Along these lines, the lawyer and magistrate themselves betray a note of cynicism about the legal proceedings. For example, when Meursault offers the opinion that his behavior at his mother's funeral has no connection with the murder charge, the lawyer replies that this simply shows he has never had any dealings with the law. Late in the chapter we read that the magistrate seemed to have lost interest in Meursault's case.
For reflection or discussion: Almost from the start of this story, a double judgment arises within us---against Meursault and against his society.

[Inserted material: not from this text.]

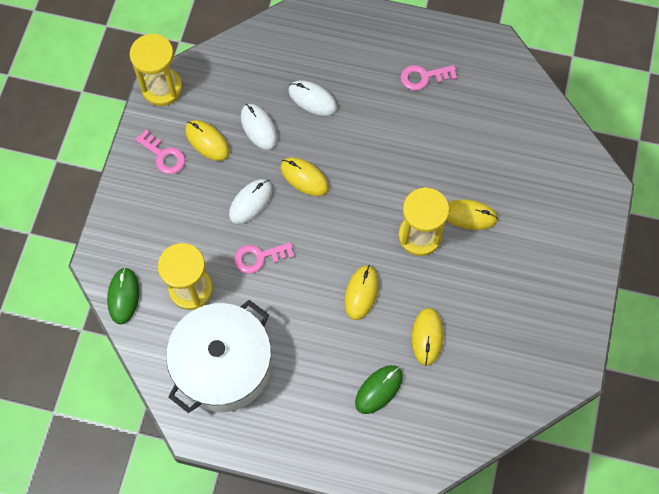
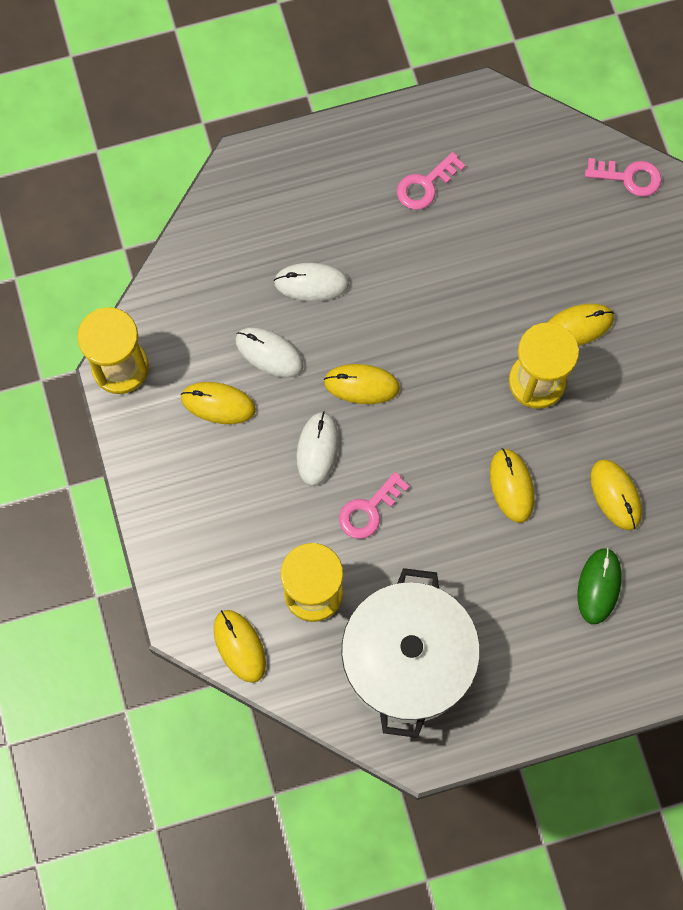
camera: 30 degrees left, 5 degrees up
(123, 296) = (239, 646): green mouse -> yellow mouse
(163, 155) = (177, 450): pink key -> pink key (629, 177)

How do you respond to society as represented by the magistrate, lawyer, and larger social institution that we call "the law"?
Meursault Revisited
Every chapter I have covered thus far, including this one, winds its way to the ongoing characterization of Meursault as an absurdist hero. In fact, several moments in this chapter rank in memorability with Meursault asserting that "nothing had changed" with the death of his mother and telling Marie that they would get married if she was keen on it.
This chapter heightens the motif. When asked if he felt sadness on the day of his mother's funeral, Meursault claims that "the question struck me as an odd one" (Gilbert translation; Ward: "The question caught me by surprise"). When asked if he was sorry for the murder he had committed, Meursault replies that he "felt kind of annoyed" (Gilbert: "less regret than a kind of vexation"). And then there are the now-customary references to Meursault's inattentiveness due to the heat.
For reflection or discussion: Continue to view yourself as the observant companion of the protagonist. Whatever else Camus is saying in this novel, the most important aspect of that message is embodied in the protagonist. How do your understanding and assessment of the absurdist hero grow in this chapter?
The Case of the Crucifix-Toting Magistrate
The most unexpected and mysterious ingredient in this chapter is the major space allotted to the moment when the magistrate turns evangelist. Out of nowhere the magistrate pulls a crucifix out of his file cabinet, asserts that he believes in God, and proclaims the gospel of forgiveness in Christ exactly as a Christian believer would proclaim it. He then proceeds to ask Meursault if he believes in God and is exasperated when Meursault says that he does not believe.
The storyteller plants devices of disclosure to guide a reader in the direction of a desired response. In fact, the author's success in conveying the intellectual meaning of a work and persuading a reader to accept it as truthful depends on planting the right cues. I see nothing in chapter one that constitutes a device of disclosure in regard to the evangelistic magistrate. I do note, however, that at the end of the chapter Meursault records that "he didn't talk to me about God anymore, and I never saw him as worked up as he was that first day." The Gilbert translation renders it more vividly and with nuance: "He never mentioned God again or displayed any of the religious fervor I had found so embarrassing at our first interview."
Much depends on the degree of credibility that we personally accord to the magistrate. But not everything depends on that judgment. The magistrate's message accurately reflects Christian doctrine, regardless of how feel toward him. Equally, we are led to understand that rejecting Christian belief is part of the protagonist's identity.
For reflection or discussion: It is hard to know what to make of the Christian note thrust so conspicuously into this chapter. Since we are left on our own to interpret, I'm eager to observe in the comments section what you think. At the very least we need to say that Camus shows a correct understanding of the gospel of forgiveness in Christ. But the novel does not say what Camus intended with this placement of the gospel into his story at an unexpected point. What do you think Camus intended?